### THE EXERCISE:
Please put the data below into a Markdown table with the columns Row and Line, giving each line its own numbered row and leaving out blank lines.

### Data excerpts:
++++++++++++++++++++
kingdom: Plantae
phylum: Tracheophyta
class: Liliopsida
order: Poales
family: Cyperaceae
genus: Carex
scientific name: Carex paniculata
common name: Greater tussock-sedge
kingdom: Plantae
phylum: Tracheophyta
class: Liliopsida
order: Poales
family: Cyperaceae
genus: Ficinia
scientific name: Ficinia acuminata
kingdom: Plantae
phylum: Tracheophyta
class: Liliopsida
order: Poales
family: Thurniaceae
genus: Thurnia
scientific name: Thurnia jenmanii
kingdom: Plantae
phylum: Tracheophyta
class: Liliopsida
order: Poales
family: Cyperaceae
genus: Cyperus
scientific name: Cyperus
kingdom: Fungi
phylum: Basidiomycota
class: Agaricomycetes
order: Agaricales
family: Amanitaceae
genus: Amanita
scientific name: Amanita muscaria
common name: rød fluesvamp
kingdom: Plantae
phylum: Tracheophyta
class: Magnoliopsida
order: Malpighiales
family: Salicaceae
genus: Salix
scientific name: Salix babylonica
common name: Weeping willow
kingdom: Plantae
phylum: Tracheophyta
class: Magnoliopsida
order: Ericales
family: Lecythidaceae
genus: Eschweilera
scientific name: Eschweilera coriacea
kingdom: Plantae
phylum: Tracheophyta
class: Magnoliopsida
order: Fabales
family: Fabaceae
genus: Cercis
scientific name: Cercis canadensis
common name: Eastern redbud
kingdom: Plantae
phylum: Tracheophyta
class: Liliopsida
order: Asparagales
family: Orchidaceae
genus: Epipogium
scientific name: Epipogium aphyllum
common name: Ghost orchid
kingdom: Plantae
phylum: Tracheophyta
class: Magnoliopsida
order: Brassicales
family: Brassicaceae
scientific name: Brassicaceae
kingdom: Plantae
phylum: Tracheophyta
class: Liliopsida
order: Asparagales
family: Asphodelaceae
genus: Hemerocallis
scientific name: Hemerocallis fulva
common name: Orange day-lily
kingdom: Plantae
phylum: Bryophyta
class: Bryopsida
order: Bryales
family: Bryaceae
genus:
++++++++++++++++++++
### FINAL RESULT:
| Row | Line |
|---|---|
| 1 | kingdom: Plantae |
| 2 | phylum: Tracheophyta |
| 3 | class: Liliopsida |
| 4 | order: Poales |
| 5 | family: Cyperaceae |
| 6 | genus: Carex |
| 7 | scientific name: Carex paniculata |
| 8 | common name: Greater tussock-sedge |
| 9 | kingdom: Plantae |
| 10 | phylum: Tracheophyta |
| 11 | class: Liliopsida |
| 12 | order: Poales |
| 13 | family: Cyperaceae |
| 14 | genus: Ficinia |
| 15 | scientific name: Ficinia acuminata |
| 16 | kingdom: Plantae |
| 17 | phylum: Tracheophyta |
| 18 | class: Liliopsida |
| 19 | order: Poales |
| 20 | family: Thurniaceae |
| 21 | genus: Thurnia |
| 22 | scientific name: Thurnia jenmanii |
| 23 | kingdom: Plantae |
| 24 | phylum: Tracheophyta |
| 25 | class: Liliopsida |
| 26 | order: Poales |
| 27 | family: Cyperaceae |
| 28 | genus: Cyperus |
| 29 | scientific name: Cyperus |
| 30 | kingdom: Fungi |
| 31 | phylum: Basidiomycota |
| 32 | class: Agaricomycetes |
| 33 | order: Agaricales |
| 34 | family: Amanitaceae |
| 35 | genus: Amanita |
| 36 | scientific name: Amanita muscaria |
| 37 | common name: rød fluesvamp |
| 38 | kingdom: Plantae |
| 39 | phylum: Tracheophyta |
| 40 | class: Magnoliopsida |
| 41 | order: Malpighiales |
| 42 | family: Salicaceae |
| 43 | genus: Salix |
| 44 | scientific name: Salix babylonica |
| 45 | common name: Weeping willow |
| 46 | kingdom: Plantae |
| 47 | phylum: Tracheophyta |
| 48 | class: Magnoliopsida |
| 49 | order: Ericales |
| 50 | family: Lecythidaceae |
| 51 | genus: Eschweilera |
| 52 | scientific name: Eschweilera coriacea |
| 53 | kingdom: Plantae |
| 54 | phylum: Tracheophyta |
| 55 | class: Magnoliopsida |
| 56 | order: Fabales |
| 57 | family: Fabaceae |
| 58 | genus: Cercis |
| 59 | scientific name: Cercis canadensis |
| 60 | common name: Eastern redbud |
| 61 | kingdom: Plantae |
| 62 | phylum: Tracheophyta |
| 63 | class: Liliopsida |
| 64 | order: Asparagales |
| 65 | family: Orchidaceae |
| 66 | genus: Epipogium |
| 67 | scientific name: Epipogium aphyllum |
| 68 | common name: Ghost orchid |
| 69 | kingdom: Plantae |
| 70 | phylum: Tracheophyta |
| 71 | class: Magnoliopsida |
| 72 | order: Brassicales |
| 73 | family: Brassicaceae |
| 74 | scientific name: Brassicaceae |
| 75 | kingdom: Plantae |
| 76 | phylum: Tracheophyta |
| 77 | class: Liliopsida |
| 78 | order: Asparagales |
| 79 | family: Asphodelaceae |
| 80 | genus: Hemerocallis |
| 81 | scientific name: Hemerocallis fulva |
| 82 | common name: Orange day-lily |
| 83 | kingdom: Plantae |
| 84 | phylum: Bryophyta |
| 85 | class: Bryopsida |
| 86 | order: Bryales |
| 87 | family: Bryaceae |
| 88 | genus: |